Il l'accompagna jusqu'à son ancienne chambre. Ses vêtements et ses accessoires y étaient toujours. Il se lava, se changea et la rejoignit dans la salle à manger.

« Pourrais-tu la changer pendant que je prépare son biberon ? lui demanda-t-elle.

- Quoi ?

- C'est ta fille, non ?

- Oui, mais…

- Ça fait partie des joies de la paternité.

- Tu n'as pas embauché une nounou pour ça ?

- C'est son jour de congé. »

Shawn arriva plus tard et il ne semblait pas incommodé par la présence du Maître. Ils mangèrent ensemble et le Seigneur du Temps s'occupa du bébé pendant presque toute la soirée. Shawn et Donna préparaient une fête pour des amis. Il ne s'ennuyait pas, occupé à envoyer des images télépathiques des quelques rares endroits magnifiques qu'il avait eu la chance de visiter. Il n'oublia évidemment pas Gallifrey.

Donna lui offrit même de venir à la fête s'il en avait envie. Il passa donc quelques jours chez elle et s'occupa de sa fille.

« Tu viens la voir quand tu veux, » lui dit-elle le jour de son départ.

Elle lui donna une accolade et il suivit Shawn qui avait accepté de le reconduire à l'aéroport.

« Vous ne m'en voulez plus d'avoir couché avec elle ? » lui demanda-t-il en chemin.

Il avait appris que cela n'était pas bien vu dans la société humaine du 21e siècle de coucher avec un autre que son conjoint. Ils avaient même un mot pour ça : l'adultère.

« Je vous ai détesté, mais lorsque j'y repense, c'est la meilleure chose qui soit arrivé à notre couple. J'étais sur le point de la perdre à cause du jeu. Cela m'a permis de m'en apercevoir. J'ai arrêté de jouer vous savez, même si parfois la tentation est toujours là. Vous nous avez permis également d'aimer un enfant. C'était le plus grand rêve de Donna et je ne pouvais pas le lui offrir.

- Vous m'avez pardonné ?

- Oui. Vous êtes vraiment le chanteur de The Demons Hunters ? C'était mon groupe préféré de l'époque.
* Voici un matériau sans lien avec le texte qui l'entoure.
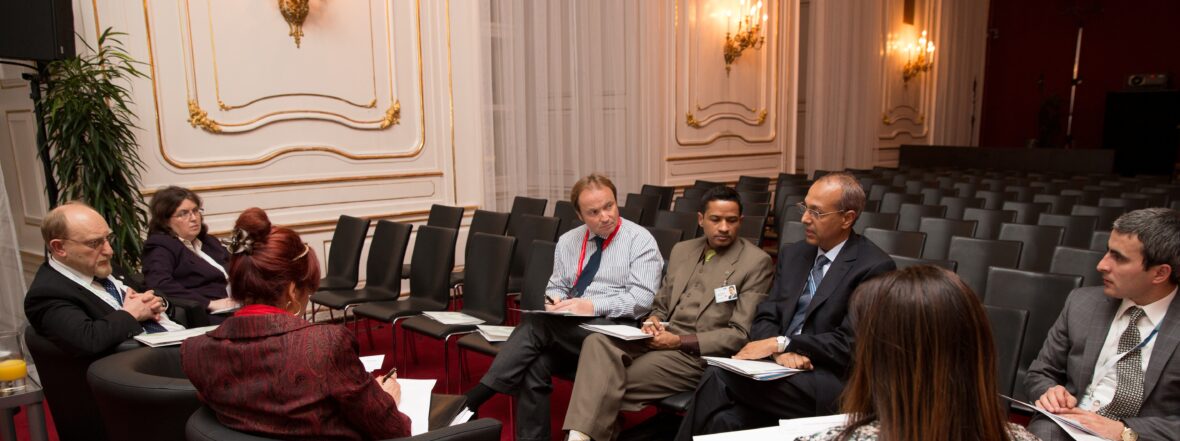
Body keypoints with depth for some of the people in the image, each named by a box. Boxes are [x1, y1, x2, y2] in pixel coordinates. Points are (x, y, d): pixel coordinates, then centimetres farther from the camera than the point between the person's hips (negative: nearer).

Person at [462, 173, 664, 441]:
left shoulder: (640, 240, -1)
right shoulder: (568, 241, 16)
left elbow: (642, 298, -10)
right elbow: (556, 286, 20)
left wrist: (592, 306, -20)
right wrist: (555, 300, -5)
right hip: (566, 329, 5)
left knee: (537, 323, -28)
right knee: (533, 366, -27)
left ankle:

Je devrais même vous demander un autographe. Pourquoi avez-vous…

- Ne me dites rien. Il s'agit de mon futur. Je ne dois pas savoir ce qui arrive au groupe.

- D'accord. Je comprends. »

Ils demeurèrent silencieux ou bien parlèrent de banalités quotidiennes jusqu'à l'aéroport.

« Prenez soin de ma fille, insista le Maître avant de partir.

- Ne vous inquiétez pas pour ça. Nous l'aimons. Tenez. Nous avons fait faire des photos d'elle récemment. »

Il prit l'avion jusqu'aux États-Unis. Ce n'était pas nécessaire, mais le changement de temps et de lieu était plus exigeant pour le manipulateur de vortex qu'un simple changement dans le temps. Il voulait garder son manipulateur encore longtemps donc il en prenait soin.

Il apparut au milieu de la salle de séjour. Dan, Samuel et Robert sursautèrent.

« Où étais-tu ? lui demanda Robert.

- J'ai pris quelques jours de congés… à mes frais.

- Quelques jours ? On te cherche juste depuis hier, rectifia Dan.

- Ah. Je suis là maintenant, on peut se remettre au travail » conclut-il.

Robert avait remarqué ses yeux rougis et son air las, il lui fit signe de le suivre. Le Maître n'avait pas choisi d'en faire son confident. C'était arrivé, tout simplement, et maintenant Robert savait lorsque ça n'allait pas. Sans dire un mot, il s'approcha de lui et prit la photo qu'il serrait dans sa main.

« Ta fille ? » devina-t-il.

Le Maître acquiesça.

« Comment va-t-elle ?

- Bien.

- Pourquoi as-tu l'air si triste alors ?

- Je n'en ai aucune idée.

- Simon, dis-le moi.

- Shawn et Donna sont merveilleux comme parents, mais j'aurais aimé pouvoir l'éduquer moi-même.

- Qu'est-ce qui t'en empêche ?

- Tu le sais aussi bien que moi, Robert. Je suis un monstre.

- Un monstre je ne dirais pas, mais tu es effectivement instable et imprévisible.

- Et dangereux.

- Aussi. Que tu ais envie de l'avoir avec toi c'est tout à fait normal. Il s'agit de ton enfant.

- Ça prouve que je l'aime ?

- Non, c'est instinctif. Que tu la laisses avec cette bonne famille malgré ton désir de l'avoir avec toi, ça c'est une preuve d'amour.

- Vraiment ?

- Bien sûr. Tu le fais pour elle, pas pour toi. La bonté ne veut pas nécessairement dire sauver le monde ou donner de l'argent aux démunis. Ça peut prendre plusieurs formes comme ce que tu fais pour ta fille en ce moment.

- Ça ne me rend pas plus joyeux.

- Pas à court terme, mais un jour elle te remerciera. Tu n'aurais pas pu être là à 100% pour elle. Tu as trop de choses à régler avec toi-même. »

Il n'ajouta rien. Robert avait raison, une fois de plus.

*Irving Braxiatel est le frère du Docteur.